◆ **ABOUT THIS TASK**
When you retype the data, keep every line exactly as it appears.

◆ **MATERIAL SHOWN**
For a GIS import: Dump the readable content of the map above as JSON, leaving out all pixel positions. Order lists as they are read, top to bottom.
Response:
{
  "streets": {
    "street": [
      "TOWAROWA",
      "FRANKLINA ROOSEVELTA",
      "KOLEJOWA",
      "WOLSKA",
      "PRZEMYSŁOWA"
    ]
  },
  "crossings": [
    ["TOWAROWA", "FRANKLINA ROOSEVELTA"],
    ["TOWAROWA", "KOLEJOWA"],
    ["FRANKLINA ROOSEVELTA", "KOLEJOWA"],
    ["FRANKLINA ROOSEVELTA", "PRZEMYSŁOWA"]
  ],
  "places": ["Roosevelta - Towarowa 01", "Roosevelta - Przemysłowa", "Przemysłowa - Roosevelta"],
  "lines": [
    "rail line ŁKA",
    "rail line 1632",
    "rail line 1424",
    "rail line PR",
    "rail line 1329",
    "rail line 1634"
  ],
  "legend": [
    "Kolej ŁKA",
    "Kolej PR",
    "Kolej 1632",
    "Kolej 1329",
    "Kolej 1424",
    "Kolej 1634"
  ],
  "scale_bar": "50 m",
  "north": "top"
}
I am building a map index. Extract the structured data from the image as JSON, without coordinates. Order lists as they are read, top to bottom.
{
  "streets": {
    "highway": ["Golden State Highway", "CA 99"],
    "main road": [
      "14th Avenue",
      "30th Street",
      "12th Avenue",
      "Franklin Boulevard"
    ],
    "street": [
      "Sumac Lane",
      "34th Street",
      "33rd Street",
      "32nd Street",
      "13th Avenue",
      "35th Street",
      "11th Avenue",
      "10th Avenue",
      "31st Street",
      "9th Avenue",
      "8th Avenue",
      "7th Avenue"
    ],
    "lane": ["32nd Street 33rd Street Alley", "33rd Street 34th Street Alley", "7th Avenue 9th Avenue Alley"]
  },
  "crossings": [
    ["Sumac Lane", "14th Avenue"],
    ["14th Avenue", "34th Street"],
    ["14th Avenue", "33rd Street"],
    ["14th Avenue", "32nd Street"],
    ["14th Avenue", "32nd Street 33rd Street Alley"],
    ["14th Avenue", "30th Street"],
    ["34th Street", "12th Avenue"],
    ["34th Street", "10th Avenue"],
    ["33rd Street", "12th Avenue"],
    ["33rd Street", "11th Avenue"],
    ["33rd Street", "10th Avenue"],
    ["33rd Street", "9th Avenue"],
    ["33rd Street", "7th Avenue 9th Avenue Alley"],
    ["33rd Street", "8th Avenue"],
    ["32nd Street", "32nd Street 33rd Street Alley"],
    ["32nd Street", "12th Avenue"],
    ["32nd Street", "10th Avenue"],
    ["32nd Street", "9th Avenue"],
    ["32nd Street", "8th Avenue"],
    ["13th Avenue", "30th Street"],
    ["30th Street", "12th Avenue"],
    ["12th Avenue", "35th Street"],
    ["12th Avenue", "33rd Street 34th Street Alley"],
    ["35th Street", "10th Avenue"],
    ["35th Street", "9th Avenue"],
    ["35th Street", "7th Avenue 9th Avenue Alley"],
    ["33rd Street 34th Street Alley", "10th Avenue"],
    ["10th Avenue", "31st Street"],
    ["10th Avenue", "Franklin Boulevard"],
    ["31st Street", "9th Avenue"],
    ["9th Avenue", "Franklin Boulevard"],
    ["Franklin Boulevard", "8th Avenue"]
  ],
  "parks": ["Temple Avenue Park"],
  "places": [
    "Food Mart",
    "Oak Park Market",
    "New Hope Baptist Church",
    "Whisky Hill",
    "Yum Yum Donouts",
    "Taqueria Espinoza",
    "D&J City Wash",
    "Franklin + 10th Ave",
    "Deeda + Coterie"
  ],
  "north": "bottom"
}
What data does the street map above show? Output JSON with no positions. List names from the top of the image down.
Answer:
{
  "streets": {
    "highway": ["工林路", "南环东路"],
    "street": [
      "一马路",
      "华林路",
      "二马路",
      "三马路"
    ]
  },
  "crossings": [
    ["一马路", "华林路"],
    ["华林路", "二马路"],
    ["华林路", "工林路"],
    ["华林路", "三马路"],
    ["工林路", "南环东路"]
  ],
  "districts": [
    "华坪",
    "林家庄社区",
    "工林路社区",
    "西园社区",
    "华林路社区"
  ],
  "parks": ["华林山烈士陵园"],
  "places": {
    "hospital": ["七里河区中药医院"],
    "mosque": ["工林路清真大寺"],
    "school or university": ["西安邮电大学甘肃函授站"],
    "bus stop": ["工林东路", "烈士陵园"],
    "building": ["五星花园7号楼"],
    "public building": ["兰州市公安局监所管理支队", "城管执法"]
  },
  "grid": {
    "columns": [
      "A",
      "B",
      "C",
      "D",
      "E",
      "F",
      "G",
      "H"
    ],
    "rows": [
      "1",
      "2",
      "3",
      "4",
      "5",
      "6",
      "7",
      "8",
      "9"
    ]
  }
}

◆ **ANSWER TO THE EXERCISE**
For a GIS import: Dump the readable content of the map above as JSON, leaving out all pixel positions. Order lists as they are read, top to bottom.
Response:
{
  "streets": {
    "street": [
      "TOWAROWA",
      "FRANKLINA ROOSEVELTA",
      "KOLEJOWA",
      "WOLSKA",
      "PRZEMYSŁOWA"
    ]
  },
  "crossings": [
    ["TOWAROWA", "FRANKLINA ROOSEVELTA"],
    ["TOWAROWA", "KOLEJOWA"],
    ["FRANKLINA ROOSEVELTA", "KOLEJOWA"],
    ["FRANKLINA ROOSEVELTA", "PRZEMYSŁOWA"]
  ],
  "places": ["Roosevelta - Towarowa 01", "Roosevelta - Przemysłowa", "Przemysłowa - Roosevelta"],
  "lines": [
    "rail line ŁKA",
    "rail line 1632",
    "rail line 1424",
    "rail line PR",
    "rail line 1329",
    "rail line 1634"
  ],
  "legend": [
    "Kolej ŁKA",
    "Kolej PR",
    "Kolej 1632",
    "Kolej 1329",
    "Kolej 1424",
    "Kolej 1634"
  ],
  "scale_bar": "50 m",
  "north": "top"
}
I am building a map index. Extract the structured data from the image as JSON, without coordinates. Order lists as they are read, top to bottom.
{
  "streets": {
    "highway": ["Golden State Highway", "CA 99"],
    "main road": [
      "14th Avenue",
      "30th Street",
      "12th Avenue",
      "Franklin Boulevard"
    ],
    "street": [
      "Sumac Lane",
      "34th Street",
      "33rd Street",
      "32nd Street",
      "13th Avenue",
      "35th Street",
      "11th Avenue",
      "10th Avenue",
      "31st Street",
      "9th Avenue",
      "8th Avenue",
      "7th Avenue"
    ],
    "lane": ["32nd Street 33rd Street Alley", "33rd Street 34th Street Alley", "7th Avenue 9th Avenue Alley"]
  },
  "crossings": [
    ["Sumac Lane", "14th Avenue"],
    ["14th Avenue", "34th Street"],
    ["14th Avenue", "33rd Street"],
    ["14th Avenue", "32nd Street"],
    ["14th Avenue", "32nd Street 33rd Street Alley"],
    ["14th Avenue", "30th Street"],
    ["34th Street", "12th Avenue"],
    ["34th Street", "10th Avenue"],
    ["33rd Street", "12th Avenue"],
    ["33rd Street", "11th Avenue"],
    ["33rd Street", "10th Avenue"],
    ["33rd Street", "9th Avenue"],
    ["33rd Street", "7th Avenue 9th Avenue Alley"],
    ["33rd Street", "8th Avenue"],
    ["32nd Street", "32nd Street 33rd Street Alley"],
    ["32nd Street", "12th Avenue"],
    ["32nd Street", "10th Avenue"],
    ["32nd Street", "9th Avenue"],
    ["32nd Street", "8th Avenue"],
    ["13th Avenue", "30th Street"],
    ["30th Street", "12th Avenue"],
    ["12th Avenue", "35th Street"],
    ["12th Avenue", "33rd Street 34th Street Alley"],
    ["35th Street", "10th Avenue"],
    ["35th Street", "9th Avenue"],
    ["35th Street", "7th Avenue 9th Avenue Alley"],
    ["33rd Street 34th Street Alley", "10th Avenue"],
    ["10th Avenue", "31st Street"],
    ["10th Avenue", "Franklin Boulevard"],
    ["31st Street", "9th Avenue"],
    ["9th Avenue", "Franklin Boulevard"],
    ["Franklin Boulevard", "8th Avenue"]
  ],
  "parks": ["Temple Avenue Park"],
  "places": [
    "Food Mart",
    "Oak Park Market",
    "New Hope Baptist Church",
    "Whisky Hill",
    "Yum Yum Donouts",
    "Taqueria Espinoza",
    "D&J City Wash",
    "Franklin + 10th Ave",
    "Deeda + Coterie"
  ],
  "north": "bottom"
}
What data does the street map above show? Output JSON with no positions. List names from the top of the image down.
Answer:
{
  "streets": {
    "highway": ["工林路", "南环东路"],
    "street": [
      "一马路",
      "华林路",
      "二马路",
      "三马路"
    ]
  },
  "crossings": [
    ["一马路", "华林路"],
    ["华林路", "二马路"],
    ["华林路", "工林路"],
    ["华林路", "三马路"],
    ["工林路", "南环东路"]
  ],
  "districts": [
    "华坪",
    "林家庄社区",
    "工林路社区",
    "西园社区",
    "华林路社区"
  ],
  "parks": ["华林山烈士陵园"],
  "places": {
    "hospital": ["七里河区中药医院"],
    "mosque": ["工林路清真大寺"],
    "school or university": ["西安邮电大学甘肃函授站"],
    "bus stop": ["工林东路", "烈士陵园"],
    "building": ["五星花园7号楼"],
    "public building": ["兰州市公安局监所管理支队", "城管执法"]
  },
  "grid": {
    "columns": [
      "A",
      "B",
      "C",
      "D",
      "E",
      "F",
      "G",
      "H"
    ],
    "rows": [
      "1",
      "2",
      "3",
      "4",
      "5",
      "6",
      "7",
      "8",
      "9"
    ]
  }
}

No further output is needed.